Instructions to follow:
Apart from the images, reproduce all of the data word for word.

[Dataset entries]
<<<<

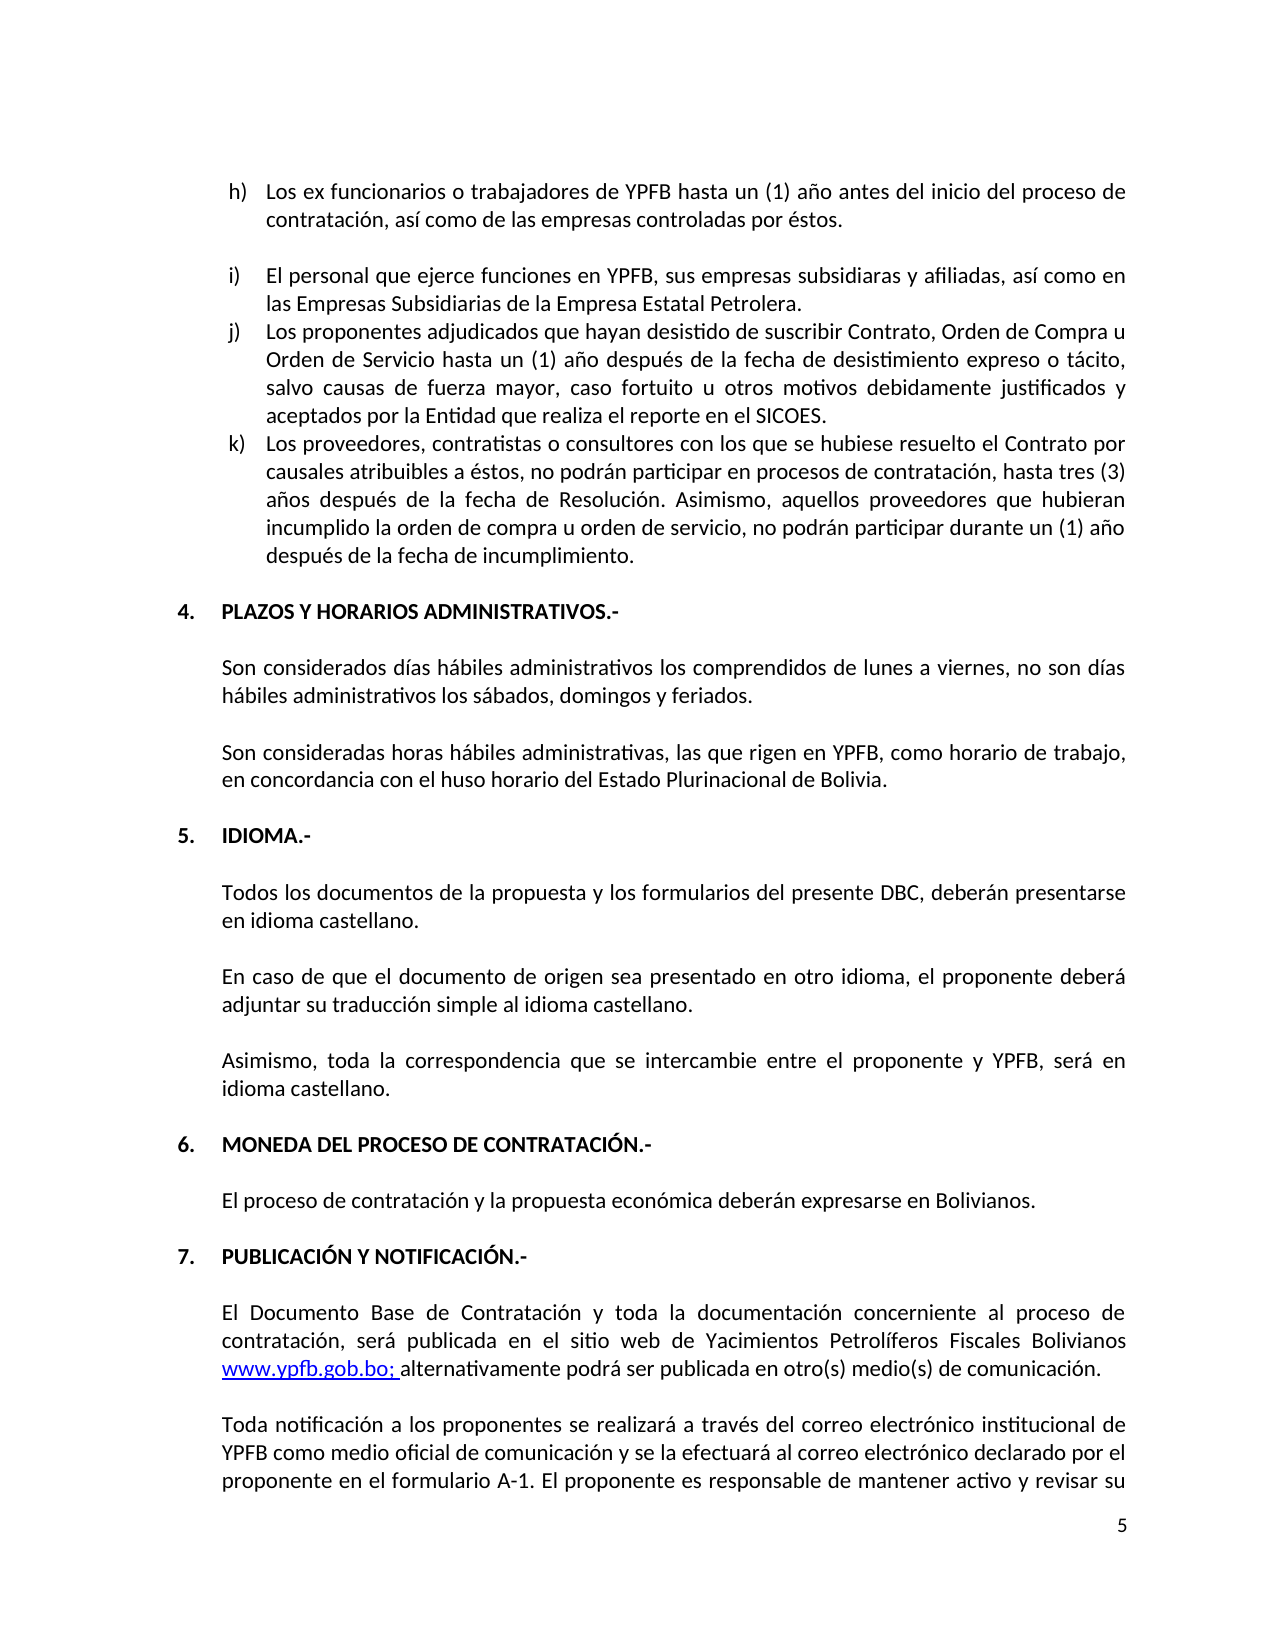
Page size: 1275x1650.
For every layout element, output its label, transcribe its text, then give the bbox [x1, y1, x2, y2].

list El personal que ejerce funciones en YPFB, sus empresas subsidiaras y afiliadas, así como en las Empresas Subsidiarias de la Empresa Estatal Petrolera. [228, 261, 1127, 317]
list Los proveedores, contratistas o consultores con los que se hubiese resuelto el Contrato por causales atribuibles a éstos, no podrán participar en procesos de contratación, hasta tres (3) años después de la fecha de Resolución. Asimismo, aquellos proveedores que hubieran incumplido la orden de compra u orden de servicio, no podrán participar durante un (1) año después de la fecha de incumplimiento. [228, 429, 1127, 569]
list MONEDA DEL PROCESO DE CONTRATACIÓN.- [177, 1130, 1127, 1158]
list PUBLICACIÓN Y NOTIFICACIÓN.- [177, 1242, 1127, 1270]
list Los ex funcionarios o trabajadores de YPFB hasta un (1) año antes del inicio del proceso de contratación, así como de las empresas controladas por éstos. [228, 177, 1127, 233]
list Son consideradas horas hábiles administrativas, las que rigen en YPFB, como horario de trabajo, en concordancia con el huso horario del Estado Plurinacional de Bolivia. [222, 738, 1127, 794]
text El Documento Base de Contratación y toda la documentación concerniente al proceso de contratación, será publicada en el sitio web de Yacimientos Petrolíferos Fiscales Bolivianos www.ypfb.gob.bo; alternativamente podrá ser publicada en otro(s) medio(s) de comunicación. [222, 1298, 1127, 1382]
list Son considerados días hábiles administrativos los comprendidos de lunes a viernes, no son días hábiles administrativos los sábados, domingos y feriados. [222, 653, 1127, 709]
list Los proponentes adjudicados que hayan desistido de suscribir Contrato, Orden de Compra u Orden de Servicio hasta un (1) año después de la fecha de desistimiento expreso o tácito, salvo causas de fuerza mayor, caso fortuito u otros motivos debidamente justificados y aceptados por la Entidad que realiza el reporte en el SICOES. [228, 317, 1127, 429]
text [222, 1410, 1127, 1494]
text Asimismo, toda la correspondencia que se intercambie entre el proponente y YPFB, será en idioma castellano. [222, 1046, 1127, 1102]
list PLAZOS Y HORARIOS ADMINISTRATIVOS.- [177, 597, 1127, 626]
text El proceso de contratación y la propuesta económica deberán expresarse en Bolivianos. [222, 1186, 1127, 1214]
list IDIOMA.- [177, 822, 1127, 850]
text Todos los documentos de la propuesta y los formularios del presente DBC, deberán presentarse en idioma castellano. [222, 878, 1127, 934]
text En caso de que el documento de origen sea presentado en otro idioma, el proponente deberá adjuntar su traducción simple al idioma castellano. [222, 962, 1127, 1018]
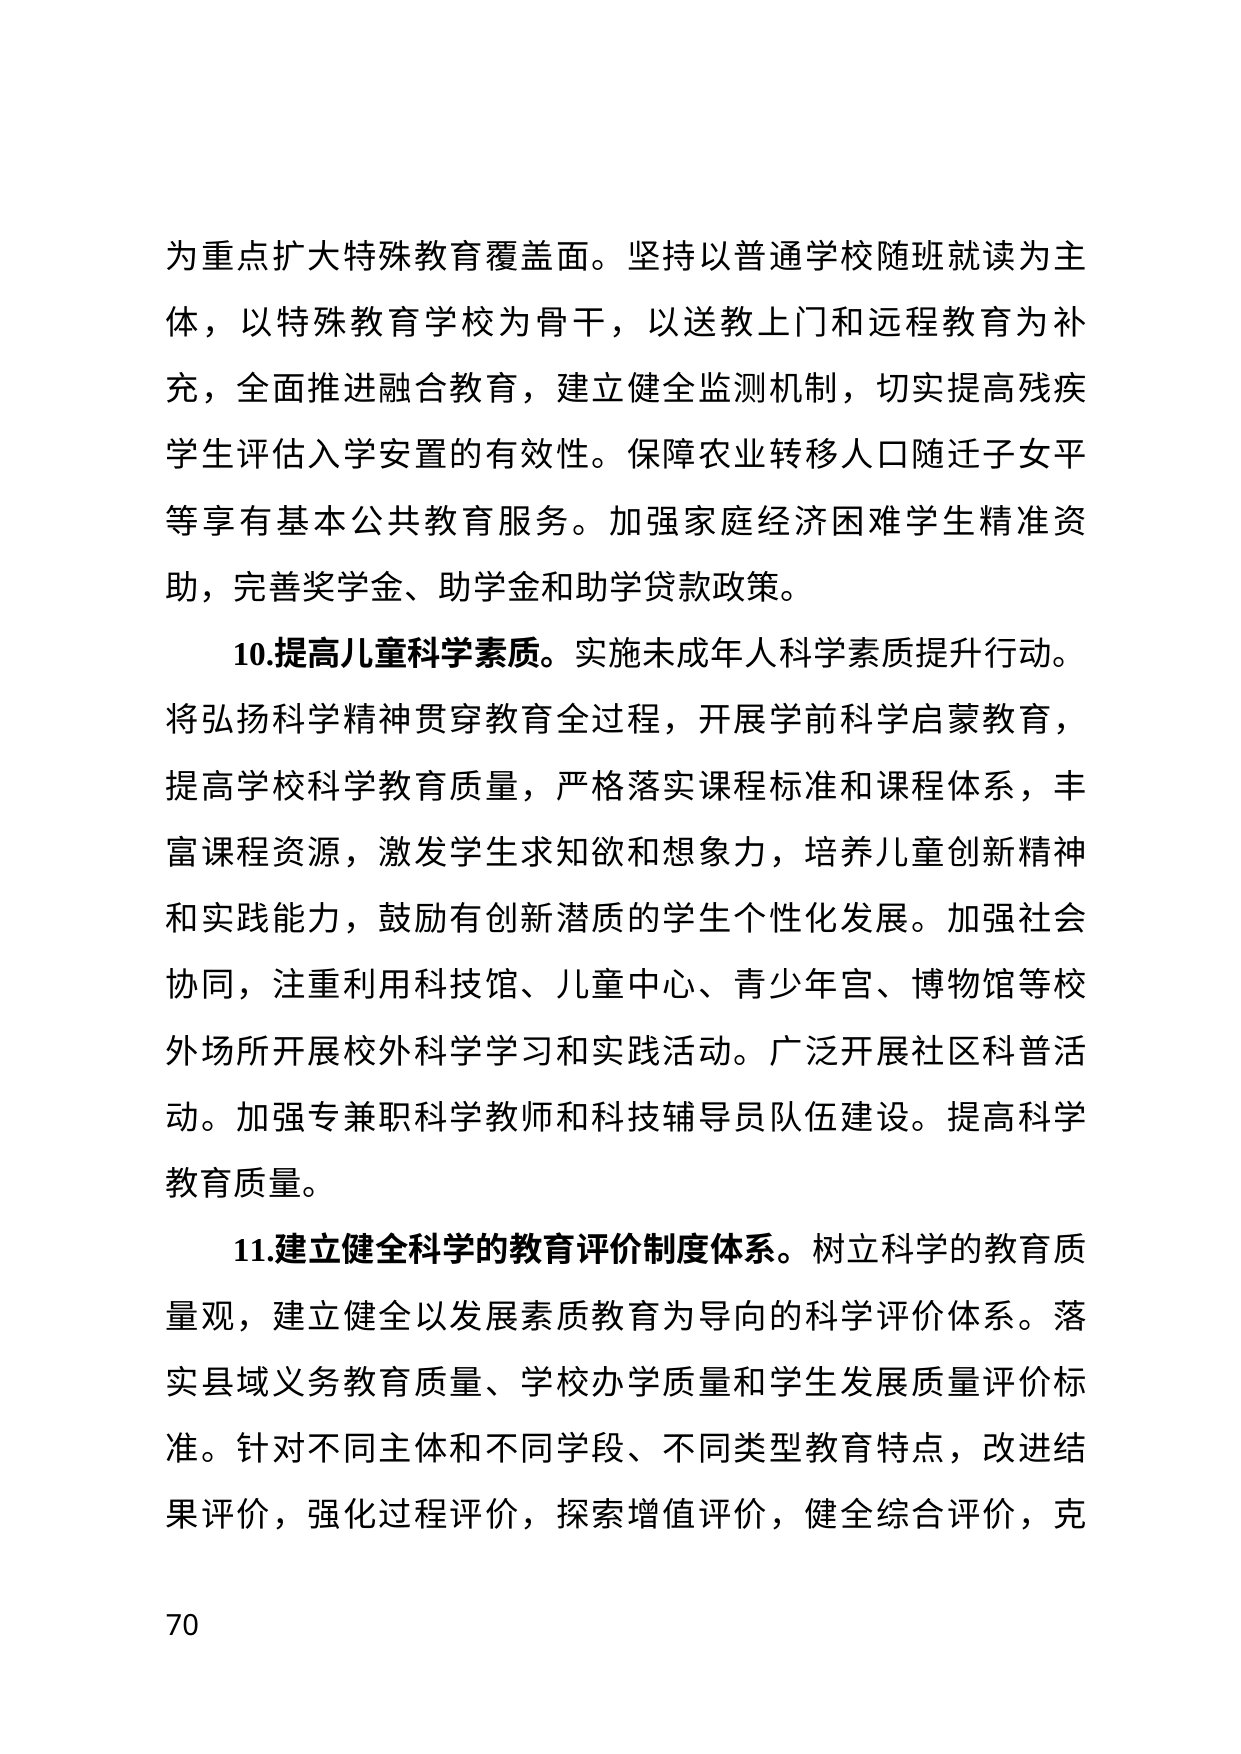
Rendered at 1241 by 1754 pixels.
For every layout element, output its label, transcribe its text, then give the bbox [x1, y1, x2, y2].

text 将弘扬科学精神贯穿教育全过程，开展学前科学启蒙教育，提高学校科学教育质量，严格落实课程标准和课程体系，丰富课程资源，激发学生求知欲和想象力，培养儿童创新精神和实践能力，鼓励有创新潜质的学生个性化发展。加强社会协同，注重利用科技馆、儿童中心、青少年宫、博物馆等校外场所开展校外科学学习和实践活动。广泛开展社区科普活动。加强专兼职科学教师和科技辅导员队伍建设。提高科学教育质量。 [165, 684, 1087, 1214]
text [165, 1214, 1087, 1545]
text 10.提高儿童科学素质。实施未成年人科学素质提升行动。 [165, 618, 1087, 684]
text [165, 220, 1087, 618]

>>>>

Answer to the exercise:
Page size: 1275x1650.
For every layout element, output its label, transcribe its text, then give the bbox [x1, y1, x2, y2].

list El personal que ejerce funciones en YPFB, sus empresas subsidiaras y afiliadas, así como en las Empresas Subsidiarias de la Empresa Estatal Petrolera. [228, 261, 1127, 317]
list Los proveedores, contratistas o consultores con los que se hubiese resuelto el Contrato por causales atribuibles a éstos, no podrán participar en procesos de contratación, hasta tres (3) años después de la fecha de Resolución. Asimismo, aquellos proveedores que hubieran incumplido la orden de compra u orden de servicio, no podrán participar durante un (1) año después de la fecha de incumplimiento. [228, 429, 1127, 569]
list MONEDA DEL PROCESO DE CONTRATACIÓN.- [177, 1130, 1127, 1158]
list PUBLICACIÓN Y NOTIFICACIÓN.- [177, 1242, 1127, 1270]
list Los ex funcionarios o trabajadores de YPFB hasta un (1) año antes del inicio del proceso de contratación, así como de las empresas controladas por éstos. [228, 177, 1127, 233]
list Son consideradas horas hábiles administrativas, las que rigen en YPFB, como horario de trabajo, en concordancia con el huso horario del Estado Plurinacional de Bolivia. [222, 738, 1127, 794]
text El Documento Base de Contratación y toda la documentación concerniente al proceso de contratación, será publicada en el sitio web de Yacimientos Petrolíferos Fiscales Bolivianos www.ypfb.gob.bo; alternativamente podrá ser publicada en otro(s) medio(s) de comunicación. [222, 1298, 1127, 1382]
list Son considerados días hábiles administrativos los comprendidos de lunes a viernes, no son días hábiles administrativos los sábados, domingos y feriados. [222, 653, 1127, 709]
list Los proponentes adjudicados que hayan desistido de suscribir Contrato, Orden de Compra u Orden de Servicio hasta un (1) año después de la fecha de desistimiento expreso o tácito, salvo causas de fuerza mayor, caso fortuito u otros motivos debidamente justificados y aceptados por la Entidad que realiza el reporte en el SICOES. [228, 317, 1127, 429]
text [222, 1410, 1127, 1494]
text Asimismo, toda la correspondencia que se intercambie entre el proponente y YPFB, será en idioma castellano. [222, 1046, 1127, 1102]
list PLAZOS Y HORARIOS ADMINISTRATIVOS.- [177, 597, 1127, 626]
text El proceso de contratación y la propuesta económica deberán expresarse en Bolivianos. [222, 1186, 1127, 1214]
list IDIOMA.- [177, 822, 1127, 850]
text Todos los documentos de la propuesta y los formularios del presente DBC, deberán presentarse en idioma castellano. [222, 878, 1127, 934]
text En caso de que el documento de origen sea presentado en otro idioma, el proponente deberá adjuntar su traducción simple al idioma castellano. [222, 962, 1127, 1018]
Rendered at 1241 by 1754 pixels.
For every layout element, output its label, transcribe its text, then give the bbox [x1, y1, x2, y2].

text 将弘扬科学精神贯穿教育全过程，开展学前科学启蒙教育，提高学校科学教育质量，严格落实课程标准和课程体系，丰富课程资源，激发学生求知欲和想象力，培养儿童创新精神和实践能力，鼓励有创新潜质的学生个性化发展。加强社会协同，注重利用科技馆、儿童中心、青少年宫、博物馆等校外场所开展校外科学学习和实践活动。广泛开展社区科普活动。加强专兼职科学教师和科技辅导员队伍建设。提高科学教育质量。 [165, 684, 1087, 1214]
text [165, 1214, 1087, 1545]
text 10.提高儿童科学素质。实施未成年人科学素质提升行动。 [165, 618, 1087, 684]
text [165, 220, 1087, 618]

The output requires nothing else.